IRPA-10: 10. international congress of the International Radiation Protection Association Hiroshima (Japan) 14-19 May 2000, T-5-3, P-6a-306;10 refs., 1 tab.
The individual dosimetric surveillance of workers exposed to actinides is intended to ensure that any intake is detected at an early stage and that the associated committed doses are evaluated. The latest ICRP recommendations impose additional internal dose estimation constraints. Difficulty in interpreting the results of surveillance stem from uncertainty concerning the prospective biokinetics of inhaled particles, the actual industrial situation (different workstations and changes in employee positions in companies) as well as the surveillance regime chosen.
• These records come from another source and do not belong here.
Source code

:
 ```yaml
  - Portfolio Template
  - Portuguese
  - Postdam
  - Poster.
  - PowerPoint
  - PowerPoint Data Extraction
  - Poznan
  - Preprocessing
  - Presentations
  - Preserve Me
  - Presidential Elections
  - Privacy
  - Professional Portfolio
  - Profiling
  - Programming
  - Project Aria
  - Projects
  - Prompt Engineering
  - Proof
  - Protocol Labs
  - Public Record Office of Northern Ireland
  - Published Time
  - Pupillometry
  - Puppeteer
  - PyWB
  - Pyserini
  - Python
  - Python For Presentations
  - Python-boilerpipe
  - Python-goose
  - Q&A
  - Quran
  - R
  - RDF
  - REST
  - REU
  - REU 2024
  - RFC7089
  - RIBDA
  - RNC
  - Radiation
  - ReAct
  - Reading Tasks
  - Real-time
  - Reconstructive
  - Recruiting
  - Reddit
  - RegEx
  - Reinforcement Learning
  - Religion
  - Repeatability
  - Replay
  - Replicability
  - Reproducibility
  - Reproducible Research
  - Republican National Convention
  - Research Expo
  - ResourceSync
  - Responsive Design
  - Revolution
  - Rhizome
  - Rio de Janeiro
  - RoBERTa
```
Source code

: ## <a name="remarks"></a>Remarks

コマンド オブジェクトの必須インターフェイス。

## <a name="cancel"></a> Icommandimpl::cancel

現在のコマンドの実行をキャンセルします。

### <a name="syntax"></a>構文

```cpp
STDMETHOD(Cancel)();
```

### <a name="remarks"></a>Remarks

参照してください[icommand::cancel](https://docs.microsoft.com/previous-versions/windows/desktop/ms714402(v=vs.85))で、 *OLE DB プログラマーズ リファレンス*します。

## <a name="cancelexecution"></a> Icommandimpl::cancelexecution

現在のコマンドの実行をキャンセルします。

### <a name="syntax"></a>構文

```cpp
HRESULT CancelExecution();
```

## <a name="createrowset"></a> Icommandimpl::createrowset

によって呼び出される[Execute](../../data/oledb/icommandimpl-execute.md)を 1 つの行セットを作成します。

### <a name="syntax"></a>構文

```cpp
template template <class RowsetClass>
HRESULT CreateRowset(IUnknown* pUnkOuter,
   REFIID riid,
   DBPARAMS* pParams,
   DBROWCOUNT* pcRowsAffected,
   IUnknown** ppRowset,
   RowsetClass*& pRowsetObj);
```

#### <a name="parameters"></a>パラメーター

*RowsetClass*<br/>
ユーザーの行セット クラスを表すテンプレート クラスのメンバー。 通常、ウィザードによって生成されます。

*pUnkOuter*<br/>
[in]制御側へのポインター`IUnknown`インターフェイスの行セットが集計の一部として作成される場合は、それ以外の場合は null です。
The authors describe their experience of the surveillance of nuclear fuel cycle workers and the optimisation of dose evaluation. The introduction of work area or workshop monitoring associated with measures to detect collective and individual exposure necessitates an exact knowledge of the actual nature of the workstations and the products handled there, and the fundamental requirement is that the means must match the risks. Collective monitoring can, for instance, be carried out by taking nose blow each time a zone is left, measuring air conditions and characterising workstations, all modes of surveillance which are as close as possible to operational dosimetry, the goal of which is to control exposure by monitoring the actual effectiveness of the radiological protection measures. Individing monitoring combines whole body counting with the monitoring of urinary and faecal excreta, to situate the case of each worker in terms of the dose limits. Three situations in very different industrial sites have thus been analysed, making it possible to substantiate the usefulness and the complementarity of the monitoring procedures adopted. The lower dose limits imposed by the regulations necessitate reducing the factors of uncertainty so that internal doses can be more accurately estimated. The surveillance must be adapted to each individual industrial site according to the actual risks encountered in the fuel cycle, from fabrication to decommissioning of the facilities. This optimisation calls for close collaboration between the radiological protection departments, human-factors engineers and occupational medicine services involved.